Eine Studie von JPMorgan kam gerade zu dem Ergebnis, dass drei Viertel der Versicherungsmakler der klassischen Lebenspolice keine Perspektiven mehr zubilligen. Für fondsgebundene Policen sowie Förderrenten á la Riester und Rürup sind sie jedoch optimistisch. Wandlungsfähigkeit und neue Hüllen – das unterscheidet die Lebensversicherung von den Dinos, die an ihrer mangelnden Anpassungsfähigkeit zugrunde gingen.

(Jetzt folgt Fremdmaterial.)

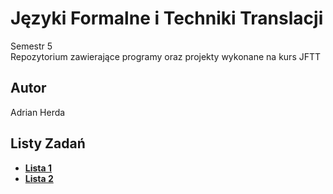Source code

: # Języki Formalne i Techniki Translacji

Semestr 5<br>
Repozytorium zawierające programy oraz projekty wykonane na kurs JFTT

## Autor
Adrian Herda

## Listy Zadań
* [<b>Lista 1</b>](listy_zadan/lista1.pdf)
* [<b>Lista 2</b>](listy_zadan/lista2.pdf)

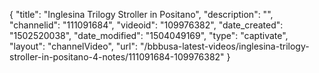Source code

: {
    "title": "Inglesina Trilogy Stroller in Positano",
    "description": "",
    "channelid": "111091684",
    "videoid": "109976382",
    "date_created": "1502520038",
    "date_modified": "1504049169",
    "type": "captivate",
    "layout": "channelVideo",
    "url": "\/bbbusa-latest-videos\/inglesina-trilogy-stroller-in-positano-4-notes\/111091684-109976382"
}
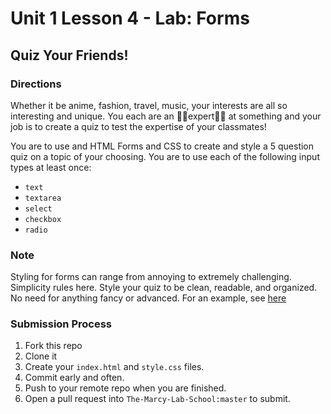# Unit 1 Lesson 4 - Lab: Forms
## Quiz Your Friends!

### Directions
Whether it be anime, fashion, travel, music, your interests are all so interesting and unique. You each are an ✌🏾expert✌🏾 at something and your job is to create a quiz to test the expertise of your classmates!

You are to use and HTML Forms and CSS to create and style a 5 question quiz on a topic of your choosing. You are to use each of the following input types at least once:
* `text`
* `textarea`
* `select`
* `checkbox`
* `radio`

### Note
Styling for forms can range from annoying to extremely challenging. Simplicity rules here. Style your quiz to be clean, readable, and organized. No need for anything fancy or advanced. For an example, see [here](https://codepen.io/freeCodeCamp/full/VPaoNP)

### Submission Process
1. Fork this repo
2. Clone it
3. Create your `index.html` and `style.css` files.
4. Commit early and often.
5. Push to your remote repo when you are finished.
6. Open a pull request into `The-Marcy-Lab-School:master` to submit.
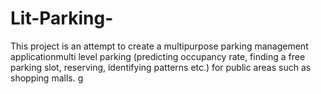# Lit-Parking-
This project is an attempt to create a multipurpose parking management applicationmulti level parking (predicting occupancy rate, finding a free parking slot, reserving, identifying patterns etc.) for public areas such as shopping malls. g

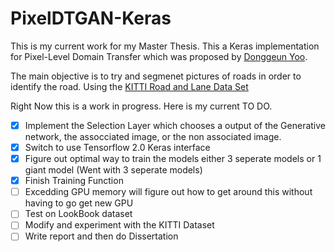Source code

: # PixelDTGAN-Keras

This is my current work for my Master Thesis. This a Keras implementation for Pixel-Level Domain Transfer which was proposed by [Donggeun Yoo](https://dgyoo.github.io/). 

The main objective is to try and segmenet pictures of roads in order to identify the road. Using the [KITTI Road and Lane Data Set](http://www.cvlibs.net/datasets/kitti/eval_road.php)

Right Now this is a work in progress. Here is my current TO DO.

* [x] Implement the Selection Layer which chooses a output of the Generative network, the assocciated image, or the non associated image.
* [x] Switch to use Tensorflow 2.0 Keras interface 
* [x] Figure out optimal way to train the models either 3 seperate models or 1 giant model (Went with 3 seperate models)
* [x] Finish Training Function
* [ ] Excedding GPU memory will figure out how to get around this without having to go get new GPU
* [ ] Test on LookBook dataset
* [ ] Modify and experiment with the KITTI Dataset 
* [ ] Write report and then do Dissertation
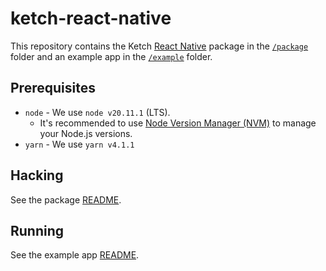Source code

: # ketch-react-native

This repository contains the Ketch [React Native](https://reactnative.dev/) package in the [`/package`](/package/) folder and an example app in the [`/example`](/example/) folder.

## Prerequisites

- `node` - We use `node v20.11.1` (LTS).
  - It's recommended to use [Node Version Manager (NVM)](https://github.com/nvm-sh/nvm) to manage your Node.js versions.
- `yarn` - We use `yarn v4.1.1`

## Hacking

See the package [README](/package/README.md).

## Running

See the example app [README](/example/README.md).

Bleibt die Frage, ob der Herr Kaiser denn auch selbst eine Lebensversicherung hat? Ja sicher, so ein „Pensionsdingens“, das mit 65 ausgezahlt werde, sagt der Herr-Kaiser-Darsteller, natürlich bei seinem Brötchengeber Hamburg-Mannheimer. Und wenn Herr Wilder in Rente geht, kommt ein neuer Herr Kaiser. Oder?
Fiskus privilegiert Policen
Rahmen: Wer mindestens zwölf Jahre in eine Lebensversicherung (Kapitallebensversicherung oder fondsgebundene Lebensversicherung) einzahlt, die frühestens mit 60 Jahren fällig ist, muss nur die Hälfte der Erträge mit dem dann gültigen persönlichen Steuersatz versteuern.
Steuerstundung: Anfallende Zinsen und Dividenden aus Aktien, Anleihen oder Fonds sind ab 2009 unabhängig vom Kaufzeitpunkt abgeltungsteuerpflichtig. Im direkten Vergleich profitieren Lebensversicherungen zusätzlich von einem Steuerstundungseffekt, da die nominal ohnehin niedrige Besteuerung erst zur Auszahlung, nicht aber während der Laufzeit greift.
Sparpläne: Zugewinne aus monatlichen Sparraten ab 2009, etwa in Investmentfonds, sind beim Verkauf voll abgeltungsteuerpflichtig. Damit gilt der „Mantel“ einer Lebensversicherung ab 2009 als Steuersparmodell für Sparpläne.
Fallstrick Kosten: Hohe Provisionen, Abschlusskosten und laufende Gebühren können den Steuervorteil des Policenmantels gegenüber anderen Anlageformen mehr als überlagern.